Lucy, that is. The stifle injections were exactly what she needed.
We have had a couple of "different" Pessoa sessions since we got back to work, following her latest injections.
For the first session, I brought a shiny new lunge whip with me up to the dressage court. She looked at it while we were walking up, but didn't seem concerned. I'm not a big fan of lunging, in general, since all those circles put stress on the horse's joints (and its boring, sometime dizzyingly boring, for both horse and person). Besides, Lucy doesn't typically need to be lunged; she's never pulled an exuberant bucking episode on me. And, with the Pessoa work, it isn't hard to keep her going. Lucy is a forward equine citizen so all I need to keep her going is my voice. But, she was cutting her circles too small (especially on the side of the arena she doesn't trust) and I wanted to push her back out; to keep the circles as large as possible, so the strain was reduced on her joints. I wanted to use the lunge whip like an extension of my arm, pushing her back out.
I learned that Lucy hates lunge whips. Who knew? I got her all clipped into the Pessoa and asked her to walk on. I picked up the lunge whip and she exploded. She didn't settle until I dropped the whip on the ground. Every time I held it, or even bent over to pick it up, she erupted -- bucking, kicking and racing around me so fast that she was almost laying sideways. She never fully relaxed; and she was a sweaty lathered mess when we finished. It was not our best session.
I hung the lunge whip on the whip rack in the tack room. I won't use it again with her.
I worked her again a few days later. I didn't bring the lunge whip. I can swing the end of the lunge line at her, or walk towards her, or both, and that works to push her out. Not as easy, but still effective.
This time, she was relaxed. During her warm-up jog, there was some very slight toe-dragging. But, when we started our work on canter and canter-trot-canter transitions, all toe-dragging disappeared. Before the injections, she could not canter for 30 seconds so we were stuck at that level for weeks. This level of work (30 seconds of canter, 30 seconds of trot, repeat for five minutes, each direction) falls about half way through the conditioning program we were given by her vet. This time, she cantered easily and wasn't always ready to come back to trot at 30 seconds. She looked comfortable. There was a lovely, cadenced jump to her stride and she even gave me a lovely rounded frame for a few strides here and there. When she did trot, it was full of push and lift, her hind legs reaching forward and landing well in front of her front hoof prints.

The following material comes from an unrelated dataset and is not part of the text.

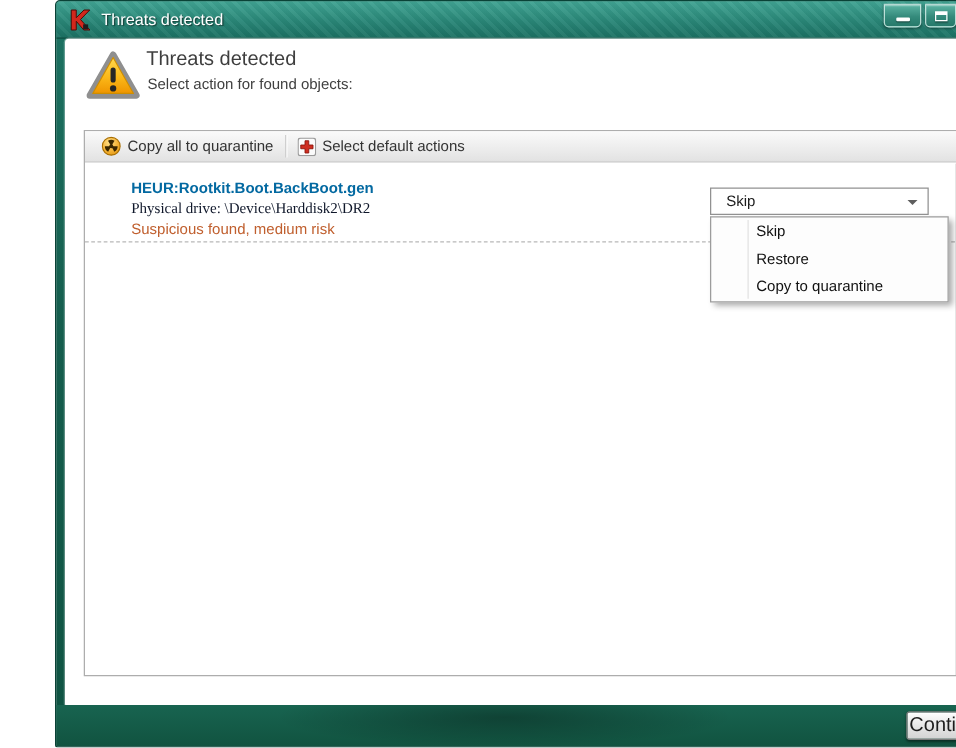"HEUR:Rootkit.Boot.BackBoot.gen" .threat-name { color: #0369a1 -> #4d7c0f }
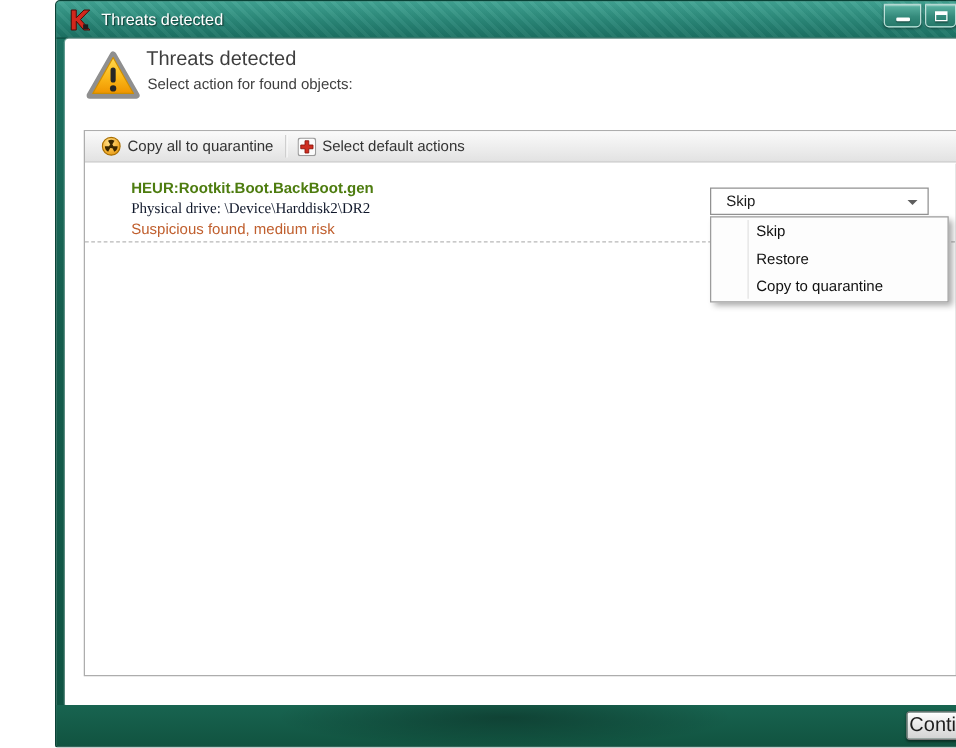"Physical drive: \Device\Harddisk2\DR2" .threat-location { color: #0f172a -> #3b82f6; font-family: Liberation Serif, serif -> none }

I think my mouth was hanging open.
I didn't get a chance to ride her on the weekend, although that had been my plan. We were busy working on ranch projects from dawn to dusk on Saturday -- and on Sunday I could hardly move. I didn't think aggravating my back further was a good idea. Lucy requires core muscle to ride effectively, and mine were not available.
Next weekend, for sure, I will ride. In the meantime, we are moving it up a notch with the Pessoa.